=== EXTRAIT FOURNI ===

Ne pas se laisser enfermer dans une image

L’une des principales difficultés qui se pose à tout artiste soumis au jugement critique est justement de ne pas se laisser enfermer dans une image. Pour des raisons de lisibilité à l’attention des auditeurs, le monde du rock sacrifie en effet au principe de l’étiquetage, qui classe chaque groupe sous une catégorie précise 517 , ce qui permet à l’acheteur de se retrouver dans les rayons des disquaires et au lecteur de la presse spécialisé (qui fait des séparations similaires au sein de ses chroniques) de ne pas perdre son temps à lire des critiques de R&B (variante commerciale du rap-funk cool) s’il est amateur de hardcore (rock aux sonorités agressives). Les limites de cette situation se posent lorsqu’un groupe veut changer de positionnement artistique, changer de style musical : comment toucher alors un public autre que le sien et qui a peu de chances, en raison de ces étiquettes, de prêter attention aux efforts fournis pour lui plaire ?

===

D'après l'extrait fourni, à quel principe le monde du rock sacrifie-t-il pour des raisons de lisibilité ? Les items ci-dessous proviennent d'une source distincte.

=== ENTRÉES DE DONNÉES ===

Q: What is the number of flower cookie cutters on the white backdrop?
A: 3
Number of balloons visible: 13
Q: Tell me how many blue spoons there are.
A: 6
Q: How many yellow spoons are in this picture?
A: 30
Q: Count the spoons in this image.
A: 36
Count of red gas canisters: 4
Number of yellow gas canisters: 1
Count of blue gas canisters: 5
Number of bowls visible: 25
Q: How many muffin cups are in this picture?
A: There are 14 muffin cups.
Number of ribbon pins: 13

===

• _RÉPONSE ATTENDUE_: Au principe de l'étiquetage, qui classe chaque groupe sous une catégorie précise.